I had already tried a similar approach using the ufl formulation:

from fenics import *
import numpy as np
import time

mesh = RectangleMesh(Point(0, 0), Point(1, 1), 20, 20)
V = FunctionSpace(mesh,‘P’,1)
u = TrialFunction(V)
v = TestFunction(V)
x = SpatialCoordinate(mesh)

def materncov(x, nu, x_i, y_i):
k = sqrt((x[0]-x_i)**2+(x[1]-y_i)**2)**nu*bessel_K(nu, sqrt((x[0]-x_i)**2+(x[1]-y_i)**2))
return k

c = np.zeros((mesh.num_vertices(), mesh.num_vertices()))
coords = mesh.coordinates()
dof2v = dof_to_vertex_map(V)
for i in range(len(coords)):
starttime = time.time()
x_i = Vertex(mesh, dof2v[i]).midpoint()[0]
y_i = Vertex(mesh, dof2v[i]).midpoint()[1]
c[i, :] = assemble(materncov(x, 1, x_i, y_i) * v * dx)
print(time.time() - starttime)

vals, vecs = np.linalg.eig(c)

While that does work for one iteration, in order to find the eigenfunctions I need to compare each pair of points in the mesh, so x_i,y_i have to loop over all vertices. If I have to use assemble in each iteration of this loop, this works quickly for the first few iterations (taking ~3ms/iteration), but after a handful of iterations this code starts calling the JIT compiler in every iteration, taking 2+ secs per iteration. Hence my original plan of using Expressions, since then I could just update the parameters x_i,y_i and not have to call the compiler every time. Is there a fix to this?

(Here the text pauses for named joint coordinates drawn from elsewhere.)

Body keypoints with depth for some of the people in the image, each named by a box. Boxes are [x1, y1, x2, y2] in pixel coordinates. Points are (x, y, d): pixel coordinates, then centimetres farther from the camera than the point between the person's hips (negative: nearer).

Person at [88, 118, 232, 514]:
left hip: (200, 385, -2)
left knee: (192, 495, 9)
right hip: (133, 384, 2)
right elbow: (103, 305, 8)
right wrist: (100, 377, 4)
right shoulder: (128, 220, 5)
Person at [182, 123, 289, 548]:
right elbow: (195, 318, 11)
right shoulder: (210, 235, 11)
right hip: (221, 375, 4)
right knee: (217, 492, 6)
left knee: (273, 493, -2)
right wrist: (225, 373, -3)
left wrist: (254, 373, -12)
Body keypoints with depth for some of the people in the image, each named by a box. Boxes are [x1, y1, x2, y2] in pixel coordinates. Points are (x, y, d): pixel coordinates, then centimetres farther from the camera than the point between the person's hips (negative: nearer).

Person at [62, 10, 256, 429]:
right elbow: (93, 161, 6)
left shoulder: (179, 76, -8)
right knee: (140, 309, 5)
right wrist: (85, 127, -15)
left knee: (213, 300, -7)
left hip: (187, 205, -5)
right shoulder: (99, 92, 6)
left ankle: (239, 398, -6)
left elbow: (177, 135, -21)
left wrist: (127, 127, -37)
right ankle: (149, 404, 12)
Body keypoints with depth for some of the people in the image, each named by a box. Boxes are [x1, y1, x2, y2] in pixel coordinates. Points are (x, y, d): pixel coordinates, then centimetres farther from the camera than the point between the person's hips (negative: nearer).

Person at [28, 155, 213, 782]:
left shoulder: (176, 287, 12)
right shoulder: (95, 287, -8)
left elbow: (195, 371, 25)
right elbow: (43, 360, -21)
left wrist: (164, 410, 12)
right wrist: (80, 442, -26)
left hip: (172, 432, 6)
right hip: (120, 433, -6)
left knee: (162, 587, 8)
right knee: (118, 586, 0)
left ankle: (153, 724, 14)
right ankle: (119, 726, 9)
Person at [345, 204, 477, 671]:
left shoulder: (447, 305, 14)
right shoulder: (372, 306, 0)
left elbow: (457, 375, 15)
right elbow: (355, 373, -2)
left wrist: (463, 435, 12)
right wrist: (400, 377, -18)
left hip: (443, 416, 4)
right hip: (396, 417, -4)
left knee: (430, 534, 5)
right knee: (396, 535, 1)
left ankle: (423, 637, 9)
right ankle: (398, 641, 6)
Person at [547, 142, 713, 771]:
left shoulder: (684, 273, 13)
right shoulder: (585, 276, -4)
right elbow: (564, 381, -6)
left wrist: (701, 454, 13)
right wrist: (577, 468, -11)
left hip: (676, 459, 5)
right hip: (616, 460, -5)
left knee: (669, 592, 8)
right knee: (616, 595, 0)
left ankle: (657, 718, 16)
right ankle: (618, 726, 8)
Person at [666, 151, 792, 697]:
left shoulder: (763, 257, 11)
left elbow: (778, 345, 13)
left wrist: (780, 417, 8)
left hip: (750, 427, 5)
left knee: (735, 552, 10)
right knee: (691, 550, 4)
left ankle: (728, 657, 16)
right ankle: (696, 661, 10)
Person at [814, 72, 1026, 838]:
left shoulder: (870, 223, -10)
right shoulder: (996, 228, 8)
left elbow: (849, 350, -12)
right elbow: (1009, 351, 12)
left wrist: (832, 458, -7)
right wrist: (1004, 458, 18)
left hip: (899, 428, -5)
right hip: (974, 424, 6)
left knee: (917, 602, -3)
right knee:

You should use Constant for x_i and y_i to avoid recompilation:

from fenics import *
import time
import numpy as np
mesh = RectangleMesh(Point(0, 0), Point(1, 1), 20, 20)
V = FunctionSpace(mesh, "Lagrange", 1)
x = SpatialCoordinate(mesh)
nu = 1
x_i, y_i = Constant(0),Constant(0)
k = sqrt((x[0]-x_i)**2+(x[1]-y_i)**2)**nu*bessel_K(nu, sqrt((x[0]-x_i)**2+(x[1]-y_i)**2))
v = TestFunction(V)
res = k*v*dx 


c = np.zeros((mesh.num_vertices(), mesh.num_vertices()))
coords = mesh.coordinates()
dof2v = dof_to_vertex_map(V)
for i in range(len(coords)):
    starttime = time.time()
    mp =  Vertex(mesh, dof2v[i]).midpoint()
    x_i.assign(mp[0])
    y_i.assign(mp[1])
    c[i, :] = assemble(res)
    print(time.time() - starttime)

Reduces the runtime of assembly to ~0.003 seconds per vertex

EDIT
If you tested this with the previous approach, I would strongly suggest to clean your cache with dijitso clean to avoid having tons of pre-compiled forms to search through.